= Work instruction =
In full and without alteration, return the records below.

= Source records =

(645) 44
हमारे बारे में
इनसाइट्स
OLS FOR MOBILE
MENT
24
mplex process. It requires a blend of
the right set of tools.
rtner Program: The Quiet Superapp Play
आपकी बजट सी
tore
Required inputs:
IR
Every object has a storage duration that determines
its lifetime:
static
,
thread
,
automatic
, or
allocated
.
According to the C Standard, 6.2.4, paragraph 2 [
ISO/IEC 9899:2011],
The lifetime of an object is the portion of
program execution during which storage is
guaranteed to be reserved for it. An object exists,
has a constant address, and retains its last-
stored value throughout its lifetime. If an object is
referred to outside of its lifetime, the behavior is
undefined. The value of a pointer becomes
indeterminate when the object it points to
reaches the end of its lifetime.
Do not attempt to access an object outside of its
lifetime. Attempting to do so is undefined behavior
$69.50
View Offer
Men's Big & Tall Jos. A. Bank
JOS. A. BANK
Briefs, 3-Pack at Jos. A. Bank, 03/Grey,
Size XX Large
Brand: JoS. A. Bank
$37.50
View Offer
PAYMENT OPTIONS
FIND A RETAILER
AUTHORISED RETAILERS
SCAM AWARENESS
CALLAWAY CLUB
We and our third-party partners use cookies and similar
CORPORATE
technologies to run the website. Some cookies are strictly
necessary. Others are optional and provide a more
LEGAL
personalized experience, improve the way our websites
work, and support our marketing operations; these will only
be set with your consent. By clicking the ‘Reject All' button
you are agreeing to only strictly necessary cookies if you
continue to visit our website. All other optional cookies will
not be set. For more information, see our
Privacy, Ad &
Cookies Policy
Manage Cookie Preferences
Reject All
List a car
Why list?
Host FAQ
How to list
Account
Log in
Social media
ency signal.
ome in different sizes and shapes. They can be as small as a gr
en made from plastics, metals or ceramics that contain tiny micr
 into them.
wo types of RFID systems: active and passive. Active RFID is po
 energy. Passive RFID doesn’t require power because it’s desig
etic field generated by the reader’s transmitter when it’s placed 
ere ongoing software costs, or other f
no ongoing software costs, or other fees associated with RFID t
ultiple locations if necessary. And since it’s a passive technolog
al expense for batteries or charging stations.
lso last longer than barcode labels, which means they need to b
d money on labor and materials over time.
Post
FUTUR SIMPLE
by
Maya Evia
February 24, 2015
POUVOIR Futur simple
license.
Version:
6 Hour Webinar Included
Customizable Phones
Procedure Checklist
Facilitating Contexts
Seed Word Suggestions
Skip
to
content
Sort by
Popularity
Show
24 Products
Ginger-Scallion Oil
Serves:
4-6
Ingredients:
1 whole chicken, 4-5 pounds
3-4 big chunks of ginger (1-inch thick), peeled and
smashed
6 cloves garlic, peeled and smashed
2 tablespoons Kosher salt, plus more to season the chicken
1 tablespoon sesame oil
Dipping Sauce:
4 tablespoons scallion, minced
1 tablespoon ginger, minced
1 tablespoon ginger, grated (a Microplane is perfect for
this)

= Answer below =
(645) 44
हमारे बारे में
इनसाइट्स
OLS FOR MOBILE
MENT
24
mplex process. It requires a blend of
the right set of tools.
rtner Program: The Quiet Superapp Play
आपकी बजट सी
tore
Required inputs:
IR
Every object has a storage duration that determines
its lifetime:
static
,
thread
,
automatic
, or
allocated
.
According to the C Standard, 6.2.4, paragraph 2 [
ISO/IEC 9899:2011],
The lifetime of an object is the portion of
program execution during which storage is
guaranteed to be reserved for it. An object exists,
has a constant address, and retains its last-
stored value throughout its lifetime. If an object is
referred to outside of its lifetime, the behavior is
undefined. The value of a pointer becomes
indeterminate when the object it points to
reaches the end of its lifetime.
Do not attempt to access an object outside of its
lifetime. Attempting to do so is undefined behavior
$69.50
View Offer
Men's Big & Tall Jos. A. Bank
JOS. A. BANK
Briefs, 3-Pack at Jos. A. Bank, 03/Grey,
Size XX Large
Brand: JoS. A. Bank
$37.50
View Offer
PAYMENT OPTIONS
FIND A RETAILER
AUTHORISED RETAILERS
SCAM AWARENESS
CALLAWAY CLUB
We and our third-party partners use cookies and similar
CORPORATE
technologies to run the website. Some cookies are strictly
necessary. Others are optional and provide a more
LEGAL
personalized experience, improve the way our websites
work, and support our marketing operations; these will only
be set with your consent. By clicking the ‘Reject All' button
you are agreeing to only strictly necessary cookies if you
continue to visit our website. All other optional cookies will
not be set. For more information, see our
Privacy, Ad &
Cookies Policy
Manage Cookie Preferences
Reject All
List a car
Why list?
Host FAQ
How to list
Account
Log in
Social media
ency signal.
ome in different sizes and shapes. They can be as small as a gr
en made from plastics, metals or ceramics that contain tiny micr
 into them.
wo types of RFID systems: active and passive. Active RFID is po
 energy. Passive RFID doesn’t require power because it’s desig
etic field generated by the reader’s transmitter when it’s placed 
ere ongoing software costs, or other f
no ongoing software costs, or other fees associated with RFID t
ultiple locations if necessary. And since it’s a passive technolog
al expense for batteries or charging stations.
lso last longer than barcode labels, which means they need to b
d money on labor and materials over time.
Post
FUTUR SIMPLE
by
Maya Evia
February 24, 2015
POUVOIR Futur simple
license.
Version:
6 Hour Webinar Included
Customizable Phones
Procedure Checklist
Facilitating Contexts
Seed Word Suggestions
Skip
to
content
Sort by
Popularity
Show
24 Products
Ginger-Scallion Oil
Serves:
4-6
Ingredients:
1 whole chicken, 4-5 pounds
3-4 big chunks of ginger (1-inch thick), peeled and
smashed
6 cloves garlic, peeled and smashed
2 tablespoons Kosher salt, plus more to season the chicken
1 tablespoon sesame oil
Dipping Sauce:
4 tablespoons scallion, minced
1 tablespoon ginger, minced
1 tablespoon ginger, grated (a Microplane is perfect for
this)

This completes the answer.